Sister Mary Rose Noonan, 58, communications director for Sisters of St. Joseph of Carondelet at their Latham Provincial House (pictured in photograph on right), reads everything she can on the issue. "They say they're doing it because they know there are so few people coming into religious communities in the United States," she said. The cardinal "figures this is a great opportunity for communities to look into themselves and do a little introspection."
Some sisters, who didn't want to go public with their names, called the investigation "ridiculous." Noonan didn't want to get into any possible "hidden agenda." "We interpret everything in the most positive stance," she said. "People get very emotional. We're welcoming it as a thoughtful self-examination."

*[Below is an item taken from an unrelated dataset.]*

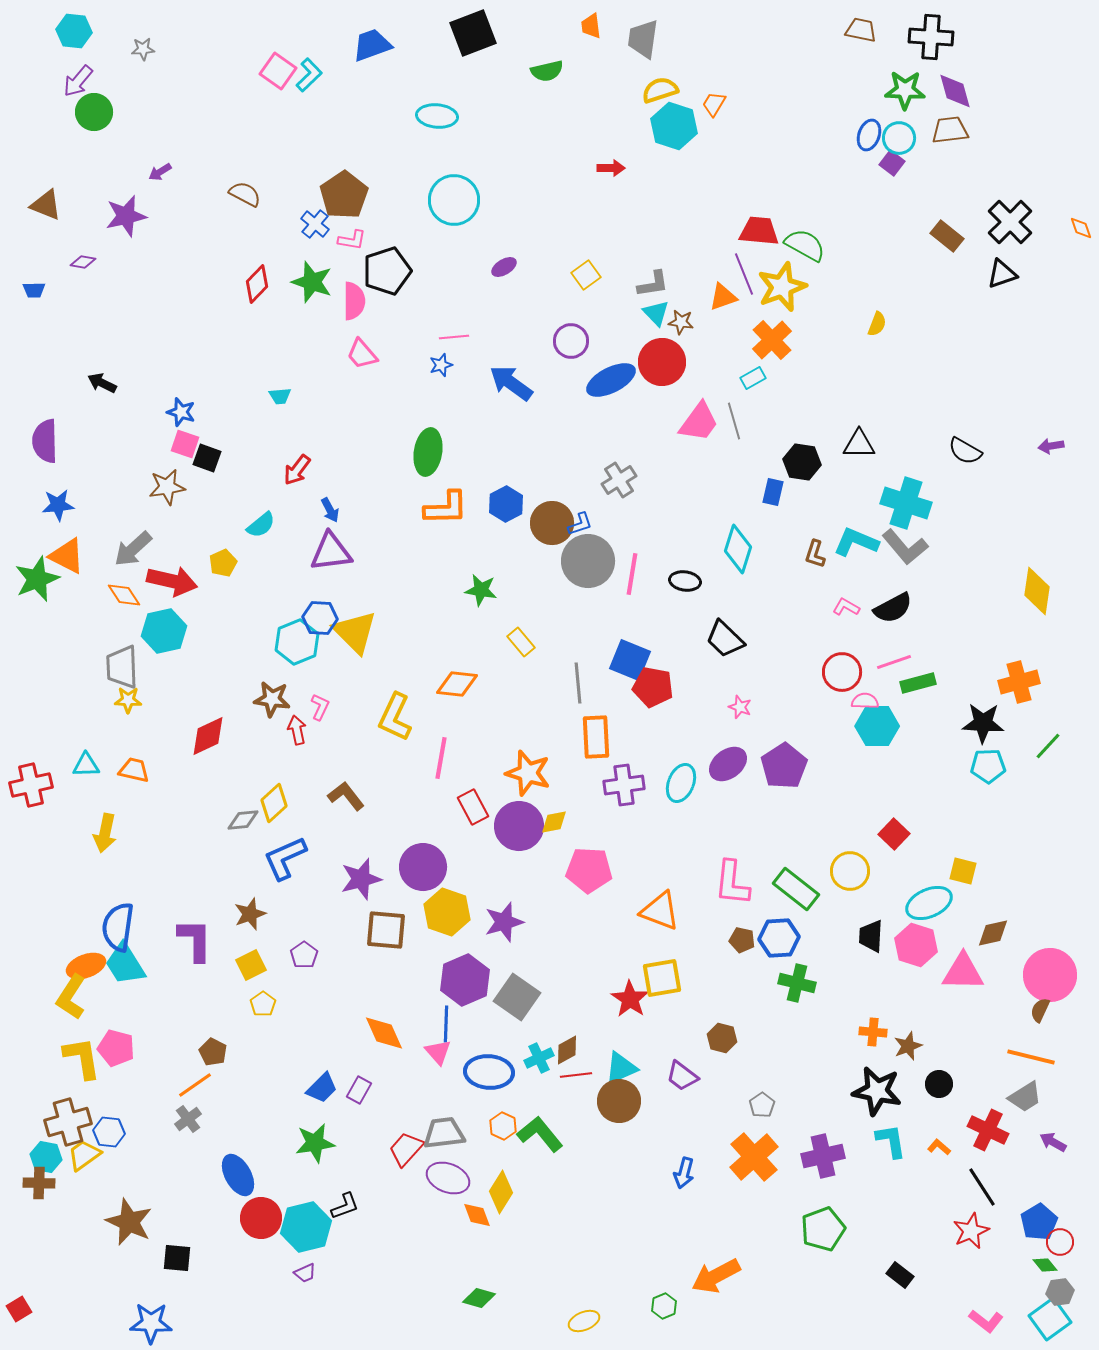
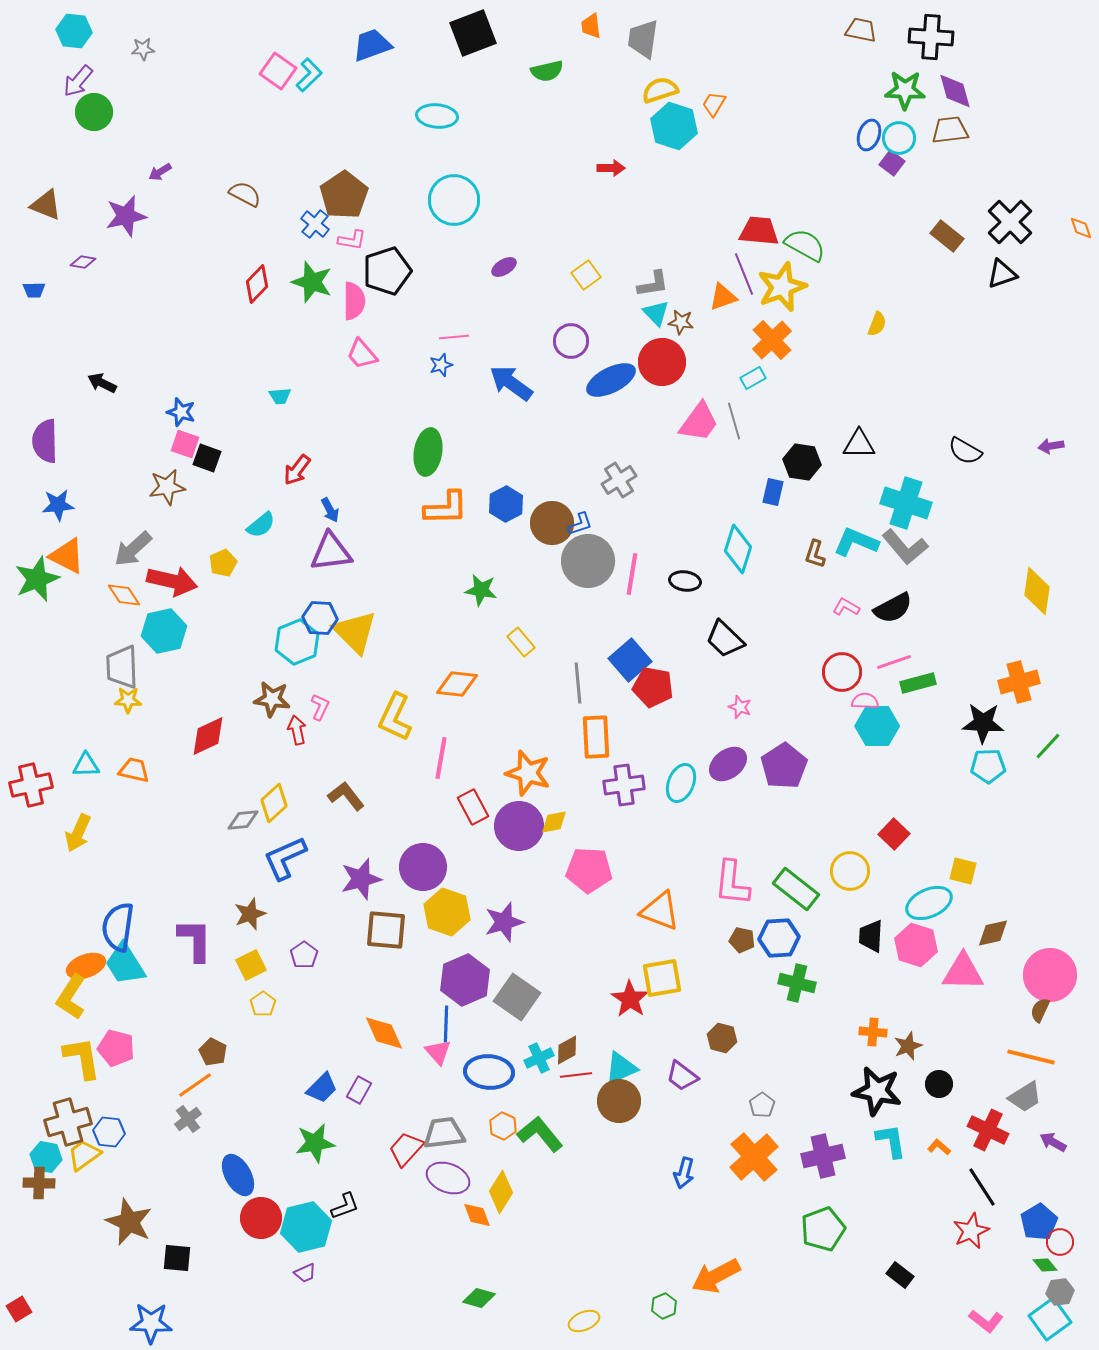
blue square at (630, 660): rotated 27 degrees clockwise
yellow arrow at (105, 833): moved 27 px left; rotated 12 degrees clockwise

Noonan's order was formed in France in 1650 by Jesuit Jean Pierre Medaille, and through the years, the sisters have taught and been nurses. They founded The College of Saint Rose in 1920 and St. Mary's Hospital in Amsterdam. Noonan said while she doesn't think the visitation is needed, "We do have the confidence of knowing that for 360 years, our sisters have been incredibly faithful to the call of our founder, to the church and the gospel."
Some of the faithful, like Irma DeMarco, 74, of Niskayuna, are unfamiliar with the visitation. "What they've done for us," she said about the nuns. "I grew up with my religion. They had a big influence on my life. I am shocked," she said when told of the probe.

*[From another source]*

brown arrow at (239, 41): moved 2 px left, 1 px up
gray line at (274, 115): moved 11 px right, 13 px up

For many devout Catholics, the change to secular wear was hard to accept. "There was never a group of women that gave more to the development of the students that they taught," said Ellen Lewis of Troy. "I'm old school. There was a certain respect that the students had for the nuns when they had the habits on. After Vatican II, they changed outwardly ... Students didn't see this person as a nun."

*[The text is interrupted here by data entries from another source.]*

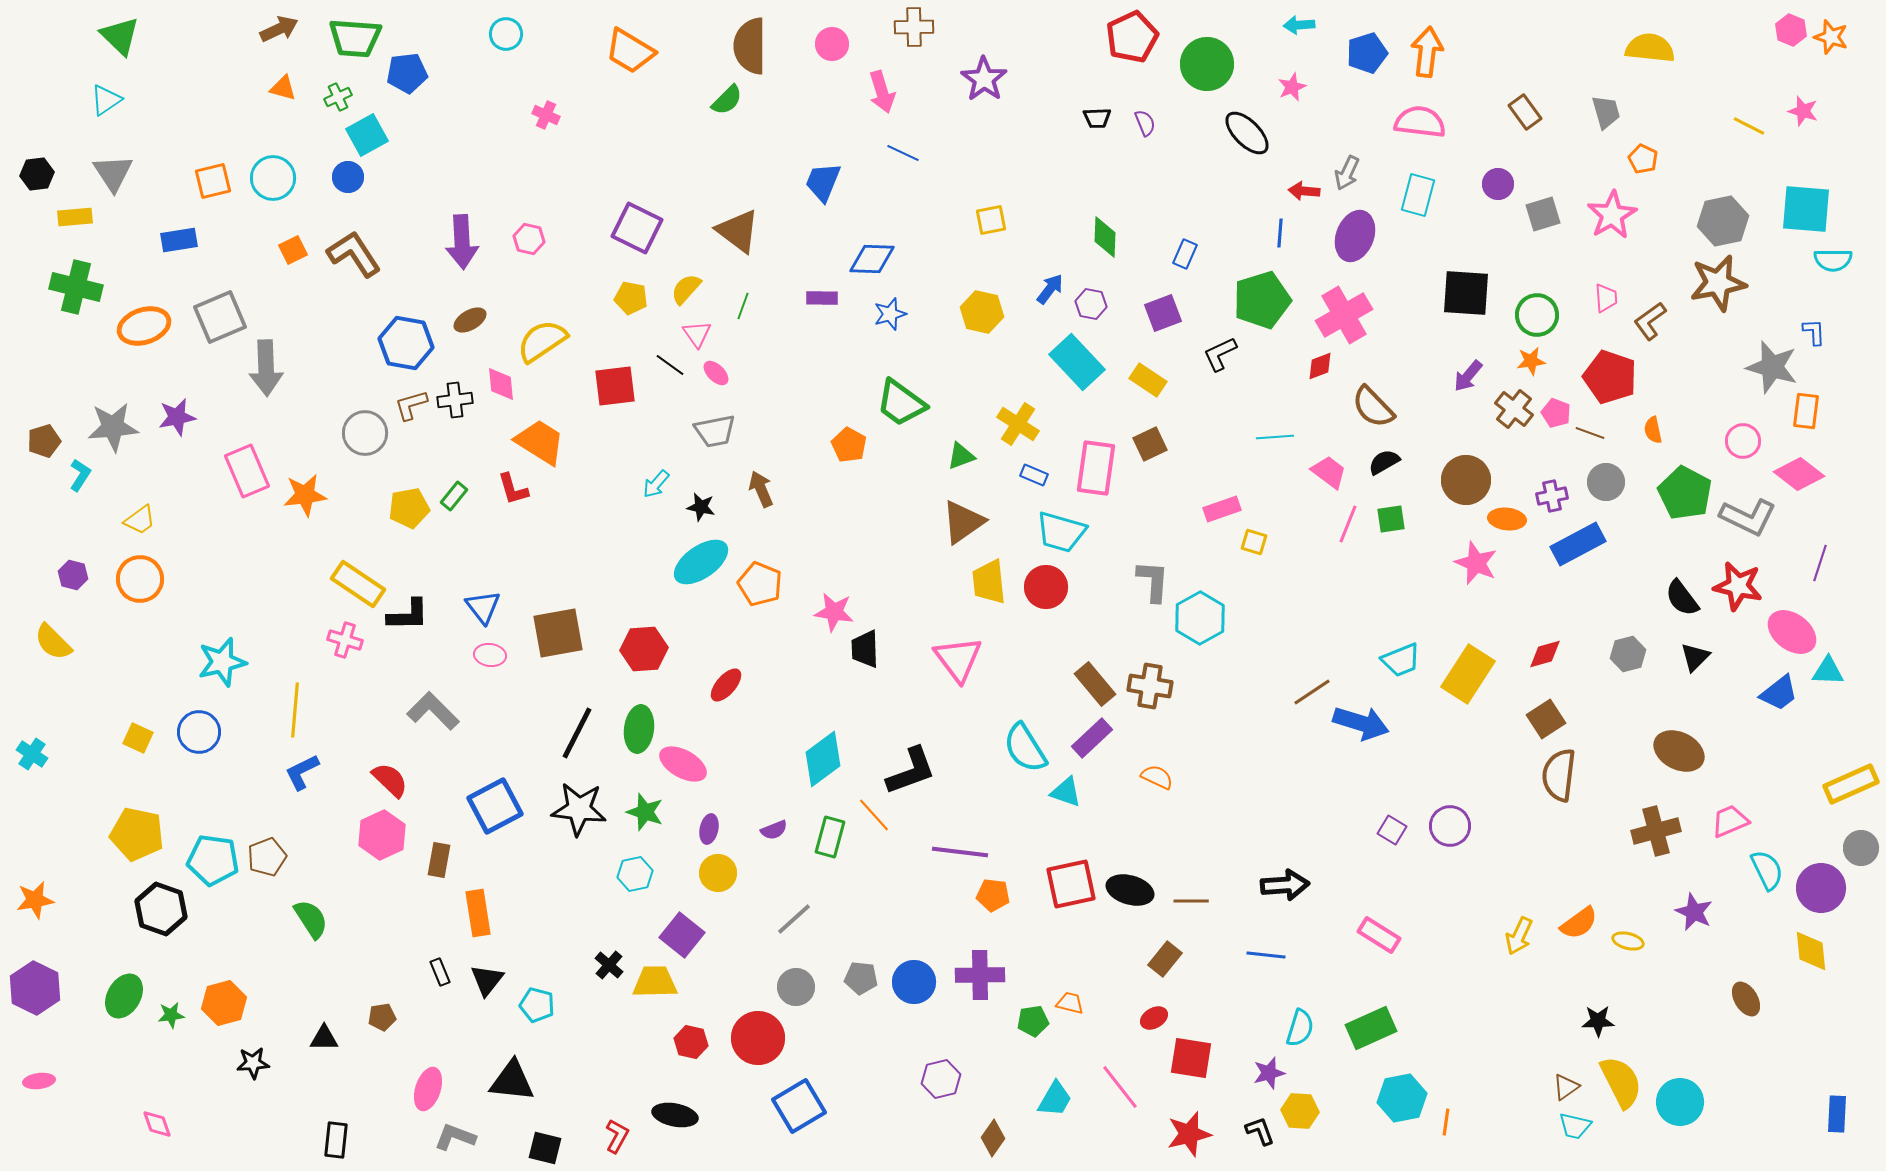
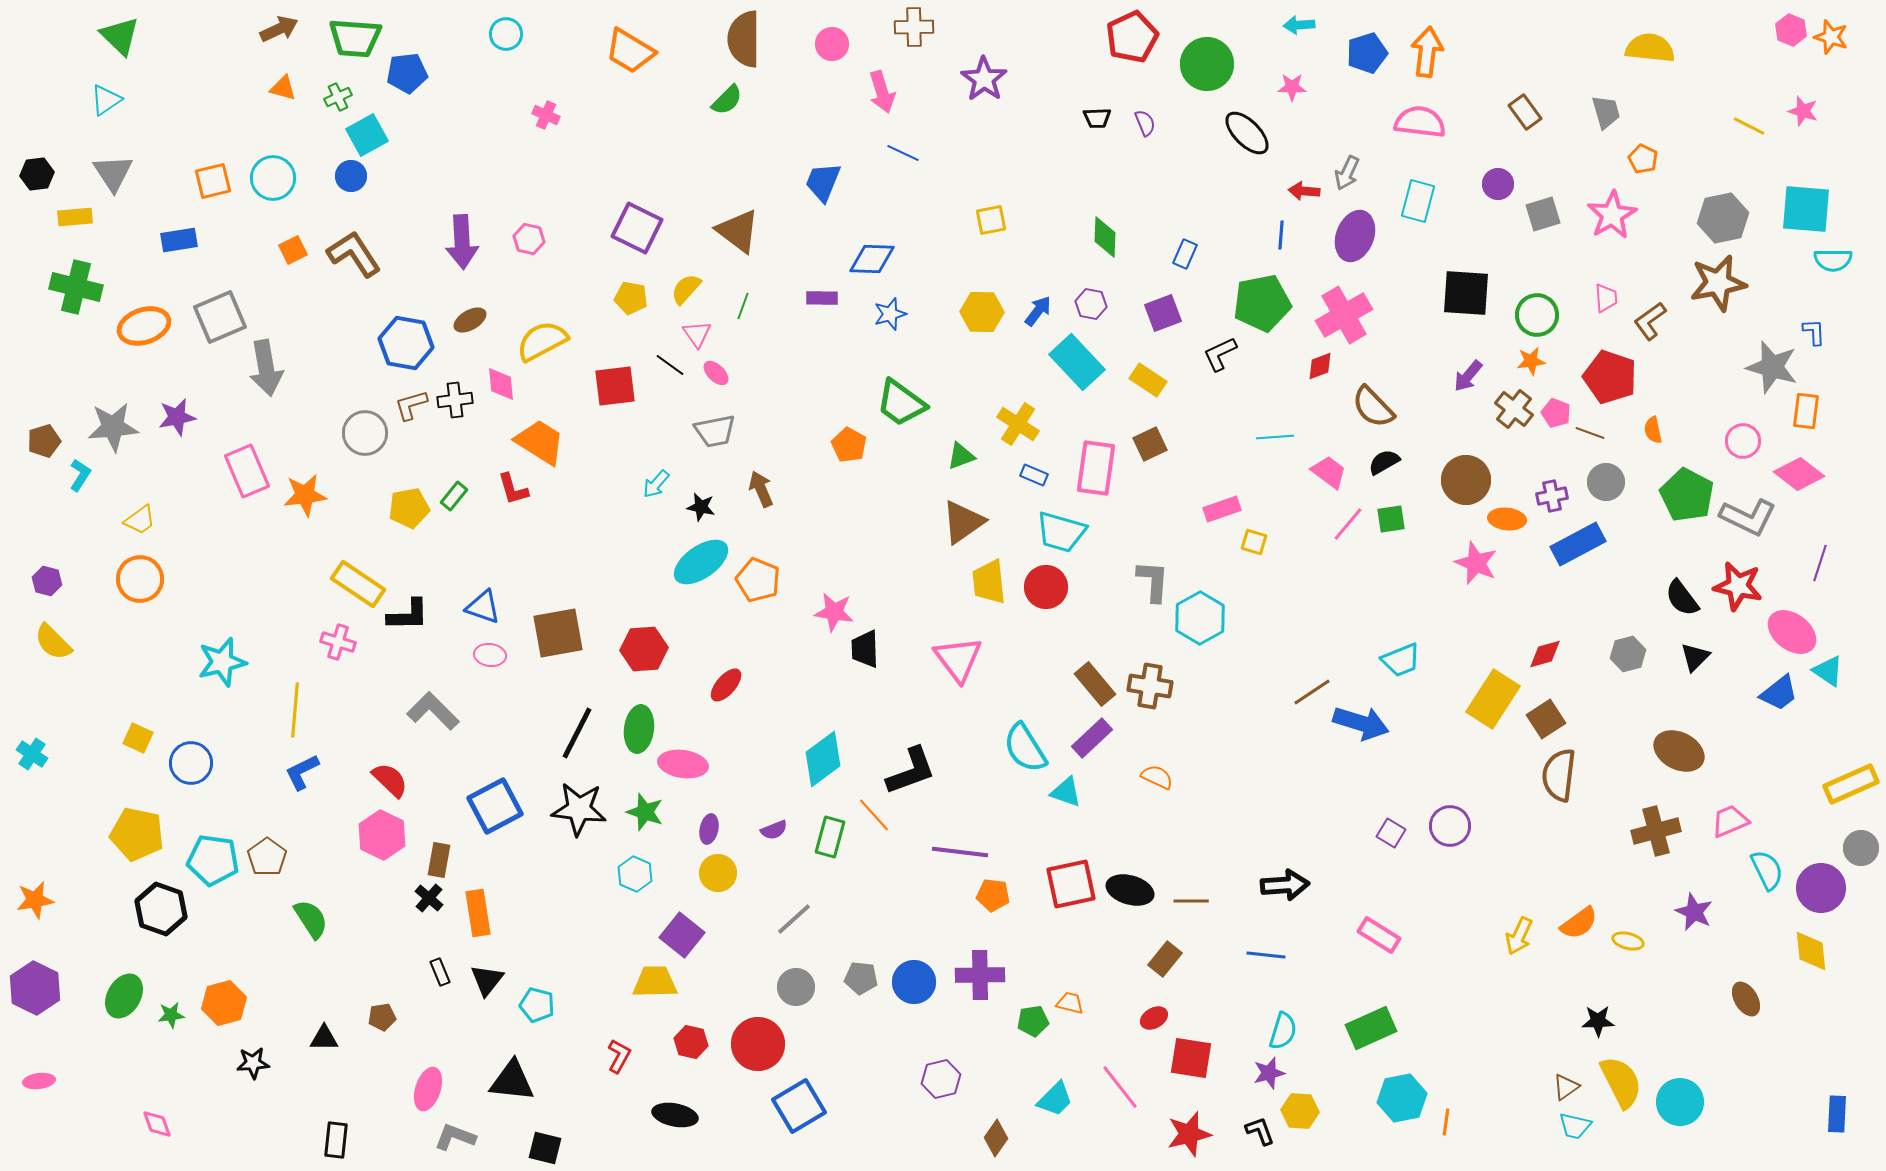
brown semicircle at (750, 46): moved 6 px left, 7 px up
pink star at (1292, 87): rotated 24 degrees clockwise
blue circle at (348, 177): moved 3 px right, 1 px up
cyan rectangle at (1418, 195): moved 6 px down
gray hexagon at (1723, 221): moved 3 px up
blue line at (1280, 233): moved 1 px right, 2 px down
blue arrow at (1050, 289): moved 12 px left, 22 px down
green pentagon at (1262, 300): moved 3 px down; rotated 6 degrees clockwise
yellow hexagon at (982, 312): rotated 12 degrees counterclockwise
yellow semicircle at (542, 341): rotated 6 degrees clockwise
gray arrow at (266, 368): rotated 8 degrees counterclockwise
green pentagon at (1685, 493): moved 2 px right, 2 px down
pink line at (1348, 524): rotated 18 degrees clockwise
purple hexagon at (73, 575): moved 26 px left, 6 px down
orange pentagon at (760, 584): moved 2 px left, 4 px up
blue triangle at (483, 607): rotated 33 degrees counterclockwise
pink cross at (345, 640): moved 7 px left, 2 px down
cyan triangle at (1828, 671): rotated 32 degrees clockwise
yellow rectangle at (1468, 674): moved 25 px right, 25 px down
blue circle at (199, 732): moved 8 px left, 31 px down
pink ellipse at (683, 764): rotated 21 degrees counterclockwise
purple square at (1392, 830): moved 1 px left, 3 px down
pink hexagon at (382, 835): rotated 9 degrees counterclockwise
brown pentagon at (267, 857): rotated 15 degrees counterclockwise
cyan hexagon at (635, 874): rotated 24 degrees counterclockwise
black cross at (609, 965): moved 180 px left, 67 px up
cyan semicircle at (1300, 1028): moved 17 px left, 3 px down
red circle at (758, 1038): moved 6 px down
cyan trapezoid at (1055, 1099): rotated 15 degrees clockwise
red L-shape at (617, 1136): moved 2 px right, 80 px up
brown diamond at (993, 1138): moved 3 px right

Her son, Richard J. Lewis, 40, grew up in Lansingburgh, attended Catholic schools and has a long-standing loyalty for the Sisters of St. Joseph. Last month, he flew in from his Washington, D.C., home to attend the sisters' annual Ziti Dinner. He suggested the "current leadership in Rome is trying to direct the U.S. Catholic Church to come back into the fold (and) tighten its grip and regain control." He said it's not working to apply old rules to "modern-day things."
Marge O'Brien, who also attended the ziti fundraiser, sees hypocrisy in the current events. "The Vatican has the right and perhaps the responsibility to look at these things," she said, "but they also need to look at themselves more closely and understand why the religious orders are acting the way they are ... The other side of the coin is they are losing Catholics left and right. The Vatican is stuck with its head in the sand."
Sister Frances MacKay of Little Sisters of the Poor in Latham, and local superior Mother Celine Therese wear habits and live in a communal setting where they run a nursing home and apartments. "We have daily Mass here and we say our office together every day" Ten sisters at the complex say morning, evening and nighttime prayers in unison, MacKay said. "We have the support of community life, we share everything." The visitation is "affirming our vocation, and we are happy to share the life we live in our religious community," Mother Celine Therese said. "We live to serve the Lord in the person of the aged poor. We try to give witness to the Lord by living our vows, chastity, poverty, obedience and hospitality."
So far, 20 U.S. communities, none in the Capital Region, have received letters to expect a visit.